LP: Anda kini tengah menuntaskan program doktoral bidang kebudayaan. Adakah target ke depan mengeluarkan karya-karya serupa dalam ranah sejarah dan budaya khususnya mengenai Bangsa Sasak?
SF: Saya sedang merampungkan novel yang insya Allah berjudul “Guru
Onyeh”. Berisi tentang dekonstruksi cerita-cerita rakyat dan mitologi bangsa Sasak dalam upaya membentuk identitas. Ketika saya mengikuti Majelis Sastra Asia Tenggara bidang novel se-Asia Tenggara untuk
mewakili Indonesia bulan Juli lalu, novel ini saya presentasikan dan mendapat respons yang sangat positif dari sastrawan Asia Tenggara. Mudahan-mudahan novel ini bagus dan bernasib baik. Tahun depan saya sudah sepakati kerja sama dengan LEPIM IAIN Mataram untuk menulis novel
sejarah “Guru Sapian” yang bersumber dari “Babad Praya”. Di samping itu saya ada pekerjaan menulis tentang  “Fenomena Fairuz Abu Macel” dan “Ampenan Masa Depan”. Semuanya berisi tentang nilai sejarah, kebangsaan, dan kebudayaan Lombok, Sasak khususnya.

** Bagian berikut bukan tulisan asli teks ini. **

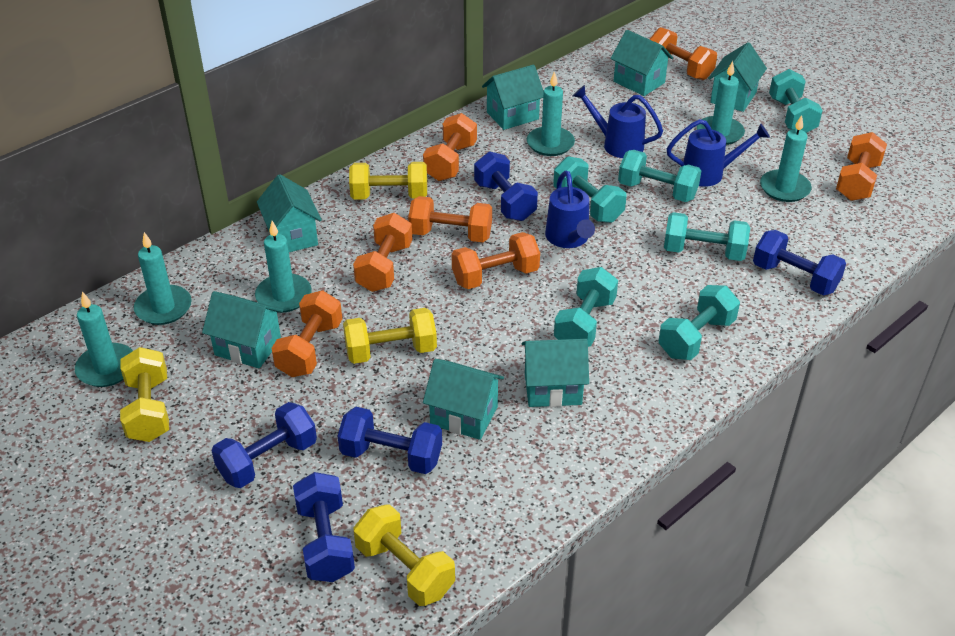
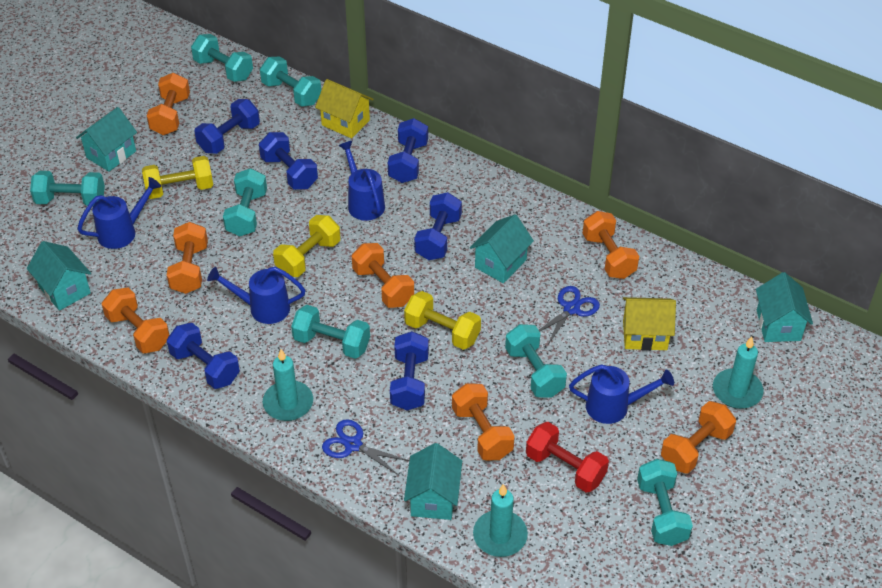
blue dumbbell: [212,402,317,488] [293,472,355,582] [338,407,442,474] [474,151,538,221] [753,230,846,295] = 5 -> [167,323,240,389] [195,99,260,154] [259,132,318,190] [388,118,428,183] [390,331,429,410] [414,192,462,260] = 6
blue scissors: none = 0 -> [322,419,410,475] [539,286,600,346] = 2
blue watering can: [545,171,595,248] [573,85,663,158] [667,119,770,187] = 3 -> [77,177,161,249] [207,267,305,324] [338,141,385,221] [569,364,674,424] = 4
red dumbbell: none = 0 -> [526,422,609,493] = 1
turquoise candle: [75,292,133,387] [134,232,192,325] [255,221,312,313] [527,71,575,156] [697,61,745,145] [760,115,812,202] = 6 -> [263,349,313,421] [473,484,528,557] [713,337,763,409] = 3
turquoise dumbbell: [553,156,627,223] [554,267,618,347] [618,150,701,202] [658,285,740,360] [664,212,750,261] [769,69,823,133] = 6 -> [30,171,105,206] [191,34,253,82] [223,168,267,236] [260,56,321,106] [291,305,370,359] [505,324,567,397] [637,459,693,546] = 7
turquoise house: [202,291,283,369] [257,174,322,252] [423,359,504,440] [482,65,544,130] [522,339,589,407] [610,30,673,96] [708,42,767,112] = 7 -> [27,241,91,311] [76,107,137,172] [404,443,462,520] [470,214,534,283] [756,272,813,342] = 5
yellow dumbbell: [120,347,169,442] [343,308,437,364] [349,162,427,200] [354,504,455,606] = 4 -> [142,156,213,199] [273,215,340,277] [404,291,481,350] = 3
yellow house: none = 0 -> [315,79,374,138] [623,297,676,351] = 2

LP: Apa harapan Anda kepada mereka baik individu maupun kelompok yang mengetahui sejarah Bangsa Sasak,  namun terkesan diam dan menutupi?
SF: Sikap itu tidak ada gunanya. Dan harapan saya, janganlah mengaku mengetahui sejarah bangsa Sasak jika pengetahuan itu hanya untuk diri sendiri.

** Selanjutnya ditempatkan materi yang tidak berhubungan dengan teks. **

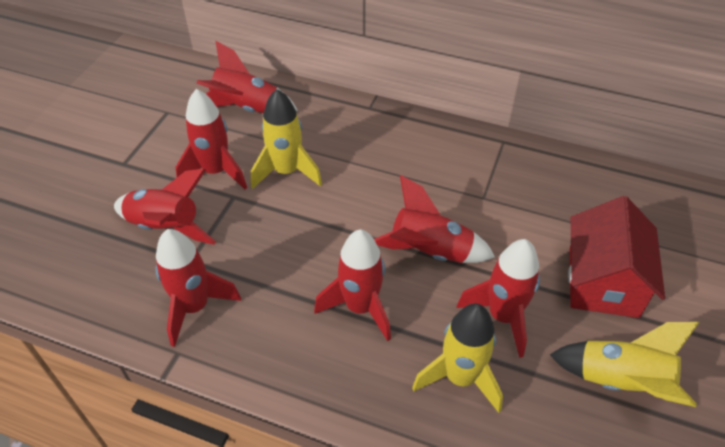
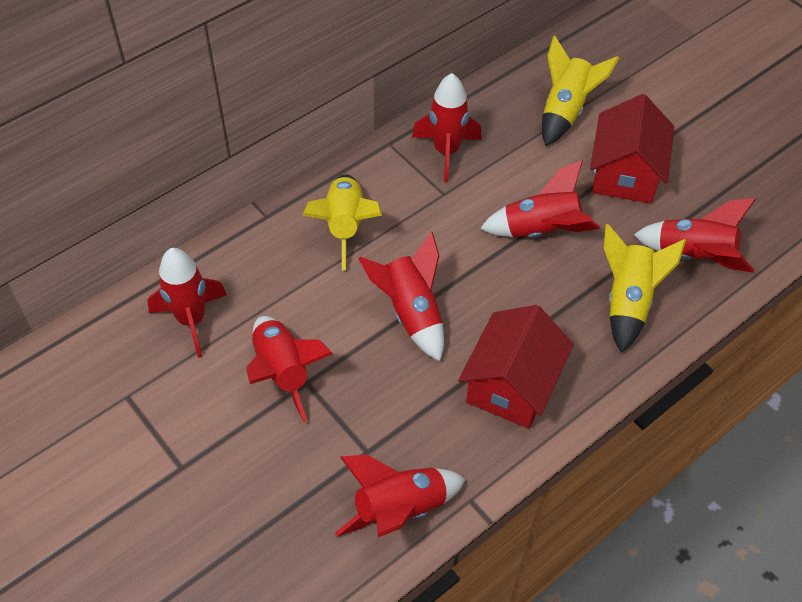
red house: [568,196,665,318] = 1 -> [458,305,574,429] [590,94,674,204] = 2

LP:Terakhir, apakah Anda tidak takut dengan berkata begitu?
SF: Sama sekali tidak. Justru yang saya takutkan ialah Bangsa Sasak gagal meraih puncak masa depan karena ketakutan-ketakutan itu. (zulhakim)



DATA PRIBADI

Nama           : Salman Faris
Tempat Lahir : Rensing
Alamat Asal   : Rensing Bat, Sakra Barat, Lombok Timur, NTB (83671)

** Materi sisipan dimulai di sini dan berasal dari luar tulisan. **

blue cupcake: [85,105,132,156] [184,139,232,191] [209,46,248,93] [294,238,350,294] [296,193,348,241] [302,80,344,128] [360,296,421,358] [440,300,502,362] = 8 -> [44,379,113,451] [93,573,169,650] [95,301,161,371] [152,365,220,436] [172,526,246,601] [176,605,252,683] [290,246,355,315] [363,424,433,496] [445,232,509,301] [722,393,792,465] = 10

Alamat Sekarang: Jalan Sunan Bonang I, F11 Perumahan Bumi Kodya Asri, Mataram, NTB
Pekerjaan    : Dosen Tetap STKIP Hamzanwadi Selong dan Penulis.


PENDIDIKAN
Perguruan Tinggi :
S-1  Institut Seni Indonesia Jogjakarta (2004)
S-2  Institut Seni Indonesia Jogjakarta (2010)
S-3  Universitas Udayana Denpasar (sedang berlangsung)

PENGALAMAN
1.Spanish Indonesia Educational Project for Theatre (2000).
2. Butoh Japan Theatre (2001).
3. Lombok Art Festival (2006).
4.  Art and Culture Open (2006).
5.  Kongres Nasional Cerpen (2005)
6. Peserta MASTERA: Majelis Sastra Asia Tenggara-Novel  (2011)
7. Peserta pelatihan bahasa internasional (2010)
8. Juara 1 tingkat nasional lomba penulisan naskah lakon (2002).
9. Juara 1 lomba penulisan naskah lakon se-DIY (2001).
10.Sutradara dan penulis naskah lakon terbaik Festival Teater Modern se-NTB (1996).
11.Ketua Jaringan Intelektual Nahdlatul Wathan (JINWA).
12.Art Director Lombok Teater.
13.Penulis novel “Tuan Guru” (2007), novel ‘’Perempuan Rusuk Dua-as the former sasak woman” (2009), dan Guru Dane (2010).